Table of Contents

Domain modeling

The SaaS template and CodeBlock DevKit are organized around Domain-Driven Design (DDD): the domain model is where business concepts and rules live, separate from UI, HTTP, databases, and third-party integrations. The goal is a model you can reason about, test, and evolve without scattering business logic across every layer.

This page explains the ideas DevKit assumes. When you want the exact types and embedded source (Entity, AggregateRoot, IDomainEvent, ISpecification, repository bases, and so on), open Domain model under Modules → Supporting modules → Building blocks.

Aggregates and aggregate roots

An aggregate is a cluster of objects that must stay consistent together. One object, the aggregate root, is the only entry point the rest of the application uses to change that cluster. External code loads the root, calls methods on it, and saves it; it does not reach past the root to tweak internal pieces in isolation.

That boundary keeps invariants (business rules that must always hold) enforceable in one place. DevKit’s AggregateRoot base type reflects that pattern in code.

Entities and value objects

An entity is something with identity and a lifecycle: two “things” are different entities if their identities differ, even when other fields look the same. Identity and lifecycle are modeled explicitly so persistence and APIs can refer to the same business object over time.

A value object has no identity of its own; it is defined entirely by its attributes (money, date range, address parts). Value objects are compared by value, are typically immutable, and are a good place to hide small rules (“a price cannot be negative”) without growing entity methods forever. DevKit provides BaseValueObject and related helpers for that style.

Domain events

Domain events record something meaningful that already happened in the domain (“order placed”, “subscription renewed”). They let the model stay focused on state and rules while other parts of the system react (projections, notifications, integration) without the aggregate knowing every consumer.

DevKit distinguishes domain events (inside the bounded context) from integration events that may cross service boundaries; both concepts show up in the Domain model reference.

Specifications

A specification encapsulates a reusable rule or query predicate (“is this customer eligible?”, “active subscriptions only”). Instead of duplicating LINQ or business checks, you compose specifications so the same rule backs validation, authorization hints, and repository queries. DevKit exposes ISpecification as the shared abstraction.

Domain validation

Domain validation means rules that belong to the model itself: an entity or aggregate refuses invalid transitions, often by throwing a DomainException with a clear, domain-specific message. That is different from input validation on DTOs and commands (required fields, formats), which runs earlier and is documented with Exception handling.

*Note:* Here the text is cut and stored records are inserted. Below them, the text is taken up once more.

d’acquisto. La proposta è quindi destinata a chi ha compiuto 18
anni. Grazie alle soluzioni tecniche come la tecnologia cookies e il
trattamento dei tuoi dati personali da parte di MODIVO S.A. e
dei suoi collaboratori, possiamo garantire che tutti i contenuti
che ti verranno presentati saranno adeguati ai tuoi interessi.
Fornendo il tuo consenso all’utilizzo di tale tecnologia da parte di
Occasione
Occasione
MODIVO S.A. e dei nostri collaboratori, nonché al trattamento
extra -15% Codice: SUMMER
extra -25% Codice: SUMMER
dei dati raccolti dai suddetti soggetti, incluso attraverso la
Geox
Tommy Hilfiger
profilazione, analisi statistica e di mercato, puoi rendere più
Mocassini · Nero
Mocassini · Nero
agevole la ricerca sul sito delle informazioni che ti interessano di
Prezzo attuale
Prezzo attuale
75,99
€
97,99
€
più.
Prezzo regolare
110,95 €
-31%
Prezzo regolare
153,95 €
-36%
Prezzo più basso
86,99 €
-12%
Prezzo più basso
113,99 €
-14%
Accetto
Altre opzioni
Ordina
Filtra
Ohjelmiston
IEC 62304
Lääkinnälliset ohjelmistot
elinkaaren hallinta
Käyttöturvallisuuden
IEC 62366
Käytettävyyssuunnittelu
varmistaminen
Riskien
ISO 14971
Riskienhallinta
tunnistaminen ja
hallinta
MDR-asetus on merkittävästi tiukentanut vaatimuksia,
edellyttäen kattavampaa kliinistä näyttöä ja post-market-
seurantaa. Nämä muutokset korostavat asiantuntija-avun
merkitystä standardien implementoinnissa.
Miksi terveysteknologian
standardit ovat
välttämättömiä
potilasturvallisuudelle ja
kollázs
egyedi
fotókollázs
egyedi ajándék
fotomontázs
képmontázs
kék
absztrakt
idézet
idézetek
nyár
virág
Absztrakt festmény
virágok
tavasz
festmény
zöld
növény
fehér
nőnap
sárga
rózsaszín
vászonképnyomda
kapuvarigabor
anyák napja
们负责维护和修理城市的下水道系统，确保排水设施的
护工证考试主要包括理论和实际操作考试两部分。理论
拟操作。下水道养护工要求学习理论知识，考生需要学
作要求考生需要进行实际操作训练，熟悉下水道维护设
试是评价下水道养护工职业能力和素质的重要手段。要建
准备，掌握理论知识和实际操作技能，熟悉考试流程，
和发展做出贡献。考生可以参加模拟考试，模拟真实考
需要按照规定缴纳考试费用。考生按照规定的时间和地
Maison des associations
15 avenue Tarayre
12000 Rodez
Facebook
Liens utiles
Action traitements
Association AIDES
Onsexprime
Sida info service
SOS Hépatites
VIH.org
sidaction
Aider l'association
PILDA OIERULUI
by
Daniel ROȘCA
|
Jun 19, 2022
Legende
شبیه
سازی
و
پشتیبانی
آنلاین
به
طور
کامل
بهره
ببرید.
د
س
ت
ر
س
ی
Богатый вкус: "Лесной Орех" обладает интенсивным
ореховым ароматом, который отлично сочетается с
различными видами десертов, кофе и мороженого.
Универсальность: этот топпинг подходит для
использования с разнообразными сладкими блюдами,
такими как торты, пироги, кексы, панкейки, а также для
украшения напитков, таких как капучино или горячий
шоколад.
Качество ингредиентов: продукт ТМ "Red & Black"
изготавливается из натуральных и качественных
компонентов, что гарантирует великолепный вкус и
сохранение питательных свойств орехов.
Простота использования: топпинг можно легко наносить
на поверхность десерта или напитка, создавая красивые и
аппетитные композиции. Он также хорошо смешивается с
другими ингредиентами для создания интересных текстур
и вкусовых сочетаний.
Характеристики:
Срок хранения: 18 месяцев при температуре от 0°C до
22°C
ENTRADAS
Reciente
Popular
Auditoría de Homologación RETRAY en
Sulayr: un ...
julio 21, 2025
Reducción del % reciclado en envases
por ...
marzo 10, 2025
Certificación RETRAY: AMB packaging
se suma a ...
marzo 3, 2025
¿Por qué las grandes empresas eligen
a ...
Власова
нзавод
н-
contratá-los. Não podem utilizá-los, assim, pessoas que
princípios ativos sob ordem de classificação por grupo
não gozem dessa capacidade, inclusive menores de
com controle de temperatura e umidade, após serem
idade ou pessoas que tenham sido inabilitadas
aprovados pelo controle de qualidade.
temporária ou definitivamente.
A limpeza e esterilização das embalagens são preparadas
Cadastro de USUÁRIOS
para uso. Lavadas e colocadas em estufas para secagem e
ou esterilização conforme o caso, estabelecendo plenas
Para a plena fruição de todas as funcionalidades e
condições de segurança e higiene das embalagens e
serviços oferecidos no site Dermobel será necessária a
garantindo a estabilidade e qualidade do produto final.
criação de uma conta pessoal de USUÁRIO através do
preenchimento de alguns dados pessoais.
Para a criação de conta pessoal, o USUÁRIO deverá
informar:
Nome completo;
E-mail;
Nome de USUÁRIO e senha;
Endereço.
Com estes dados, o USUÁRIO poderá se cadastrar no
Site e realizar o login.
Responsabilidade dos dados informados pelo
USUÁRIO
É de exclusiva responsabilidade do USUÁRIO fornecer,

Keeping hard rules in the domain ensures invalid states cannot appear “only when called from the API” or “only from the admin UI”—the model is the single authority.

Repositories

In DDD, a repository is a domain-facing contract for loading and persisting aggregates. The interface expresses what the domain needs (“get by id”, “add”, “update with concurrency”); infrastructure supplies the implementation (for example MongoDB). DevKit’s IBaseAggregateRepository<T> and related bases give you a consistent shape for that split.